Pope Celestine V resigned because he didn’t think that he was suited for the office. Dante put him in hell as a result, but he was later canonized. (Dante has not been canonized...but he does have a very nice tomb in Ravenna.) Gregory XII resigned to help end the Great Schism (there were two other men claiming to be pope but he is generally regarded now as the rightful pope...but people at the time couldn’t figure out which was the true pope).
or something like that.
In 1595 Saint Malachy wrote a prophecy describing, quite accurately, each future pope to come. The final Pope on the list is the one following Pope Benedict.
Pope Celestine V
Been discredited so many times it's not even worth a new thread.
Unless he has some horrible illness, I don’t see this happening. I pray that is not the case, and this is just a rumor.
Assume that the Pope decides to resign because he feels that his faculties/strength/ability are beginning to ebb, and he wants to exit on his own terms, while still reasonably capable. The BIG question is how effective he could be in helping to choose his successor. College of Cardinals is an interesting place at election time..
There have been a handful of resignations and retirements in the last 2000 years, most famously Pope Celestine V , who retired to become a hermit, and is a canonized saint. Oh, and Pope Gregory XII (14061415), who retired to end the Western Schism.
No problem with the infallibility thing, which is not a "personal characteristic" of a Pope. It is a characteristic of the Church. It exercised by the Pope himself, only when he is, in very rare and formally limited circumstances, defining a doctrine on faith or morals in the name of the Church.
I hear that before NYER somebody post over the weekend about Pope retiring next April I think just rumor right now
Can Pope retired I know they could be overthrown that the series Borgias told me LOL!
</sarcasm>
Ping for later.
So, what has been discredited, that it was published in 1595 or that it correlates with 112 successive Popes?
The Pope is only "infallible" on certain issues. He can make mistakes:
"Papal infallibility is a dogma of the Catholic Church which states that, by action of the Holy Spirit, the Pope is preserved from even the possibility of error[1] when he solemnly declares or promulgates to the universal Church a dogmatic teaching on faith as being contained in divine revelation, or at least being intimately connected to divine revelation. It is also taught that the Holy Spirit works in the body of the Church, as sensus fidelium, to ensure that dogmatic teachings proclaimed to be infallible will be received by all Catholics. This dogma, however, does not state either that the Pope cannot sin in his own personal life or that he is necessarily free of error, even when speaking in his official capacity, outside the specific contexts in which the dogma applies."

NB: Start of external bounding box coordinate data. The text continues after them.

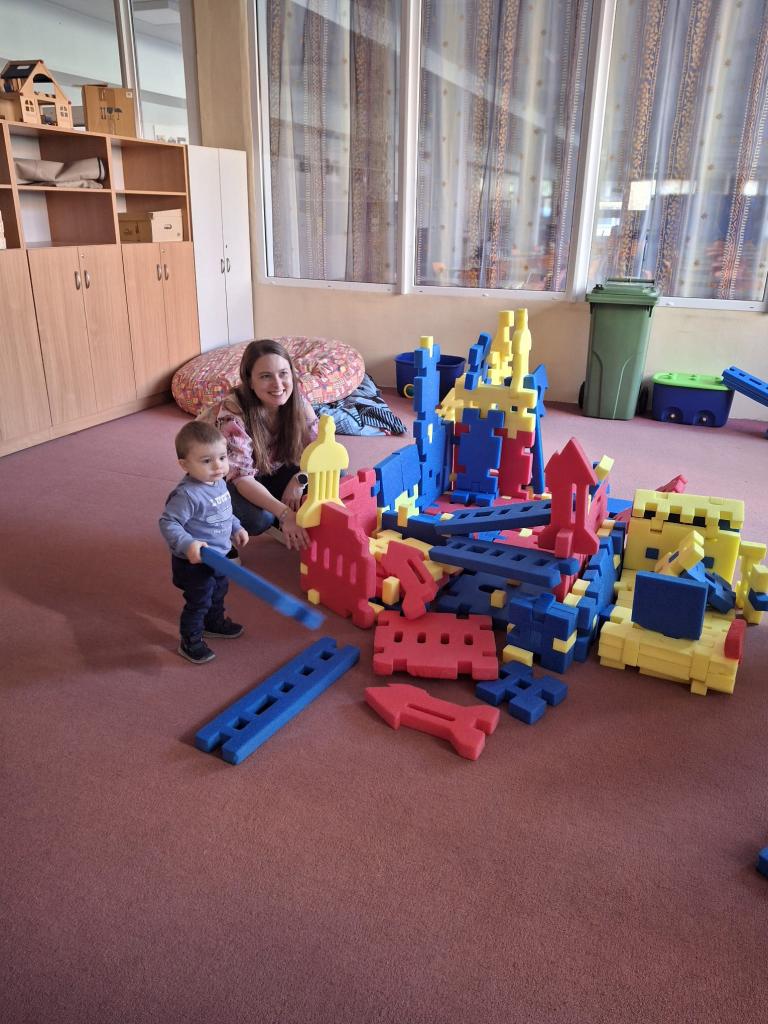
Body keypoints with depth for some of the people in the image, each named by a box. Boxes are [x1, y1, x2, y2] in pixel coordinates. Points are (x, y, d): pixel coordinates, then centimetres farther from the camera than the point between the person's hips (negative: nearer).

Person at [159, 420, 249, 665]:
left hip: (218, 556, 9)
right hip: (194, 562, -9)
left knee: (218, 592, 28)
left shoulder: (219, 483, -2)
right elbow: (168, 523, -30)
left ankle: (214, 622, 53)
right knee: (198, 602, 7)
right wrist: (187, 544, -40)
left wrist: (236, 528, 15)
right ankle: (190, 641, 28)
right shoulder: (186, 494, -31)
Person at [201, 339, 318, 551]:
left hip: (272, 473, 5)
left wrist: (299, 480, -31)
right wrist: (285, 513, -50)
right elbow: (241, 477, -38)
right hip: (227, 480, -5)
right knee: (257, 518, -35)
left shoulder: (297, 402, -18)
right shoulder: (232, 414, -32)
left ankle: (284, 528, 3)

The Pope is not God on earth.
"The Pope is the Bishop of Rome, a position that makes him the leader of the worldwide Catholic Church (which is composed of the Latin Rite and the Eastern Catholic Churches in full communion with the see of Rome). In the Catholic Church, the Pope is regarded as the successor of Saint Peter, the Apostle.
The office of the pope is known as the Papacy. His ecclesiastical jurisdiction is often called the "Holy See" or the "Apostolic See" based upon the Church tradition that the Apostles Saint Peter and Saint Paul were martyred in Rome."